Bernardo Freire: A propósito da ética da imagem, filmar pessoas em condições tão precárias deve acarretar uma reflexão que está intimamente relacionada com o processo criativo. O que fez para garantir que, no seu entender, filmou estes trabalhadores de forma justa?

João Rosas: A discussão sobre a forma justa de filmar é antiga mas perigosa, ou pelo menos algo essencialista, e não me interessa particularmente. Não existe uma regra, a não ser talvez recusar-me a filmar pessoas sem que elas saibam que o estou a fazer. De resto, e como disse acima, o cinema nasce para mim da relação que estabeleço com certos lugares ou certas pessoas. Essa relação deve ser igualitária, horizontal e honesta. A partir daí, a rodagem é um processo muito exigente do ponto de vista emocional e humano, pois cada situação levanta desafios morais e emocionais (mas também técnicos) diferentes.

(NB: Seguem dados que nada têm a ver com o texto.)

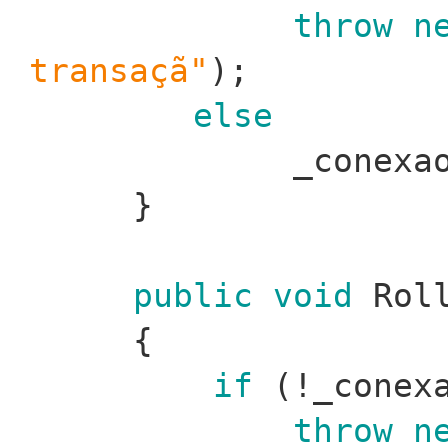
throw
n
transaçã"
);
else
_conexa
}
public
void
Roll
{
if
(!_conexa
throw
n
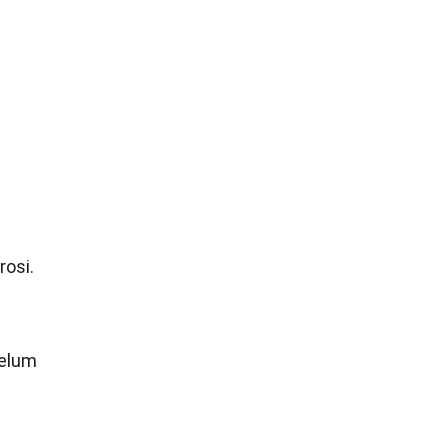
rosi.
belum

Bernardo Freire: Há nesta metamorfose citadina um tom de elegia, particularmente notório na narração que acompanha algumas sequências. Quais foram as suas influências artísticas para filmar este movimento decadente?

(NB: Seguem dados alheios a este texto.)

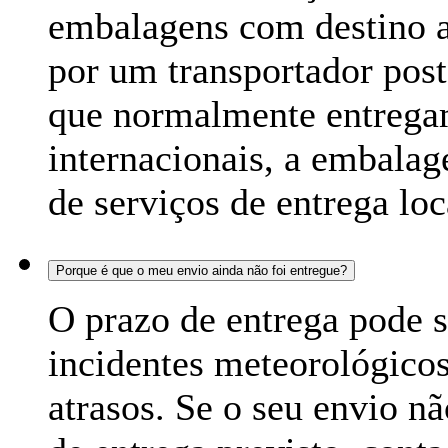
embalagens com destino 
por um transportador pos
que normalmente entregam
internacionais, a embala
de serviços de entrega lo
Porque é que o meu envio ainda não foi entregue?
O prazo de entrega pode s
incidentes meteorológicos
atrasos. Se o seu envio n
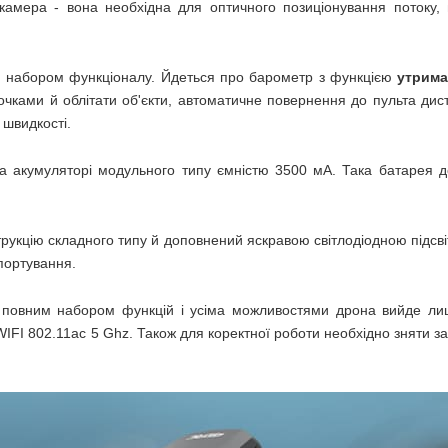
 камера - вона необхідна для оптичного позиціонування потоку,
м набором функціоналу. Йдеться про барометр з функцією
утрима
чками й облітати об'єкти, автоматичне повернення до пульта диста
в швидкості.
 акумуляторі модульного типу ємністю 3500 мА. Така батарея д
трукцію складного типу й доповнений яскравою світлодіодною підсві
портування.
я повним набором функцій і усіма можливостями дрона вийде ли
IFI 802.11ac 5 Ghz. Також для коректної роботи необхідно зняти з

João Rosas: A grande influência foi a escrita de Sebald, autor alemão que muito me marcou desde a primeira leitura e que ainda hoje me acompanha. O seu livro Os Emigrantes é das coisas mais assombrosas que já li na vida. A ideia de destruição está muito presente na sua literatura e esteve também na minha cabeça desde o primeiro dia em que entrei no estaleiro.

Bernardo Freire: Atualmente Lisboa lidera a subida de preços no mercado imobiliário de luxo. Como encara o impacto da especulação imobiliária na vida dos trabalhadores que documentou e na identidade da cidade?

João Rosas: A maior parte dos trabalhadores que filmei mora fora do centro da cidade, não só por causa do preço das casas, como é óbvio, mas também porque é aí que tem as suas redes de sociabilidade. E a verdade é que a explosão da construção e reabilitação é vista, no caso das pessoas que conheci no estaleiro, como algo positivo, uma vez que significa mais trabalho depois de situações de grande pobreza durante os anos da crise e intervenção da troika. A identidade das cidades está em constante mutação. Claro que é com tristeza que vemos desaparecer certos lugares que faziam parte da nossa vivência de Lisboa, mas outros surgirão tornando-se os lugares predilectos de outras pessoas que virão. O que me parece importante é que certas pessoas não sejam excluídas da vivência da cidade por razões económicas, o que sem dúvida acontece em Lisboa hoje em dia, pois a identidade das cidades é feita do encontro com o Outro (tal como o cinema que tento fazer).